> _TASK DETAILS_
Each record below is to be reproduced without any change.
----
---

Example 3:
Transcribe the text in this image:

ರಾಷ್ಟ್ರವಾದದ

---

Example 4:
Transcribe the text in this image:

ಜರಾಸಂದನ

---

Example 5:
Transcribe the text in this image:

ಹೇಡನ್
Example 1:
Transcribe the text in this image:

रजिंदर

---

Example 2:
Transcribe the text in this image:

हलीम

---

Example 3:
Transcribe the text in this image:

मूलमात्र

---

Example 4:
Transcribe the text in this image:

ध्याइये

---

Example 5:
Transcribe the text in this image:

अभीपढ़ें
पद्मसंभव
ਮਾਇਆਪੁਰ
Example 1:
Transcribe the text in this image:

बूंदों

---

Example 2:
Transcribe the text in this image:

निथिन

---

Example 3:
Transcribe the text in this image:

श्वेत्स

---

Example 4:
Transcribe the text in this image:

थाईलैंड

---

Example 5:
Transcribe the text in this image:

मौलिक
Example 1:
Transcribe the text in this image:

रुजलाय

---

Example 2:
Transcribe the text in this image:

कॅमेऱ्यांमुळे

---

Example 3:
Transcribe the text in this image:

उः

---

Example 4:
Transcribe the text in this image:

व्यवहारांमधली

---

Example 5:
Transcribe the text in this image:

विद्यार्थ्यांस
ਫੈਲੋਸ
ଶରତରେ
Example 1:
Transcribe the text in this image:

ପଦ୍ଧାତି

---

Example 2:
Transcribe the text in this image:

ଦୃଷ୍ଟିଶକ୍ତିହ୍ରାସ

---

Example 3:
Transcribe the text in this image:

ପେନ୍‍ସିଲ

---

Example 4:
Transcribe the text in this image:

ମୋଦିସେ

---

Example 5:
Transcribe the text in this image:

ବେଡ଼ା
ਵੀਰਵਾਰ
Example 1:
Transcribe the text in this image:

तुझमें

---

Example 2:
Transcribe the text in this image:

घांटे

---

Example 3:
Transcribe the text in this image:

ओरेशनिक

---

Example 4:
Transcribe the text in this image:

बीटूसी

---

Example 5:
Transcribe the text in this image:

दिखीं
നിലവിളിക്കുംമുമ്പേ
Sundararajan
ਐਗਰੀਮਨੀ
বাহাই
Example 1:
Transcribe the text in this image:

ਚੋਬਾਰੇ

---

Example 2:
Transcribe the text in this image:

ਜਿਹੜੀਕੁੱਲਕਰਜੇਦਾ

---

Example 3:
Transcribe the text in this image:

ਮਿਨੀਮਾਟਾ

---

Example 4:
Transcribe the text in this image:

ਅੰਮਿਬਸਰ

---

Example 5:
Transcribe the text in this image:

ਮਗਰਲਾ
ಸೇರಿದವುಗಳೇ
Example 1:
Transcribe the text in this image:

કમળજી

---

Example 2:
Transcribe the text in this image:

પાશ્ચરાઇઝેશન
----
> _RESPONSE AREA_
---

Example 3:
Transcribe the text in this image:

ರಾಷ್ಟ್ರವಾದದ

---

Example 4:
Transcribe the text in this image:

ಜರಾಸಂದನ

---

Example 5:
Transcribe the text in this image:

ಹೇಡನ್
Example 1:
Transcribe the text in this image:

रजिंदर

---

Example 2:
Transcribe the text in this image:

हलीम

---

Example 3:
Transcribe the text in this image:

मूलमात्र

---

Example 4:
Transcribe the text in this image:

ध्याइये

---

Example 5:
Transcribe the text in this image:

अभीपढ़ें
पद्मसंभव
ਮਾਇਆਪੁਰ
Example 1:
Transcribe the text in this image:

बूंदों

---

Example 2:
Transcribe the text in this image:

निथिन

---

Example 3:
Transcribe the text in this image:

श्वेत्स

---

Example 4:
Transcribe the text in this image:

थाईलैंड

---

Example 5:
Transcribe the text in this image:

मौलिक
Example 1:
Transcribe the text in this image:

रुजलाय

---

Example 2:
Transcribe the text in this image:

कॅमेऱ्यांमुळे

---

Example 3:
Transcribe the text in this image:

उः

---

Example 4:
Transcribe the text in this image:

व्यवहारांमधली

---

Example 5:
Transcribe the text in this image:

विद्यार्थ्यांस
ਫੈਲੋਸ
ଶରତରେ
Example 1:
Transcribe the text in this image:

ପଦ୍ଧାତି

---

Example 2:
Transcribe the text in this image:

ଦୃଷ୍ଟିଶକ୍ତିହ୍ରାସ

---

Example 3:
Transcribe the text in this image:

ପେନ୍‍ସିଲ

---

Example 4:
Transcribe the text in this image:

ମୋଦିସେ

---

Example 5:
Transcribe the text in this image:

ବେଡ଼ା
ਵੀਰਵਾਰ
Example 1:
Transcribe the text in this image:

तुझमें

---

Example 2:
Transcribe the text in this image:

घांटे

---

Example 3:
Transcribe the text in this image:

ओरेशनिक

---

Example 4:
Transcribe the text in this image:

बीटूसी

---

Example 5:
Transcribe the text in this image:

दिखीं
നിലവിളിക്കുംമുമ്പേ
Sundararajan
ਐਗਰੀਮਨੀ
বাহাই
Example 1:
Transcribe the text in this image:

ਚੋਬਾਰੇ

---

Example 2:
Transcribe the text in this image:

ਜਿਹੜੀਕੁੱਲਕਰਜੇਦਾ

---

Example 3:
Transcribe the text in this image:

ਮਿਨੀਮਾਟਾ

---

Example 4:
Transcribe the text in this image:

ਅੰਮਿਬਸਰ

---

Example 5:
Transcribe the text in this image:

ਮਗਰਲਾ
ಸೇರಿದವುಗಳೇ
Example 1:
Transcribe the text in this image:

કમળજી

---

Example 2:
Transcribe the text in this image:

પાશ્ચરાઇઝેશન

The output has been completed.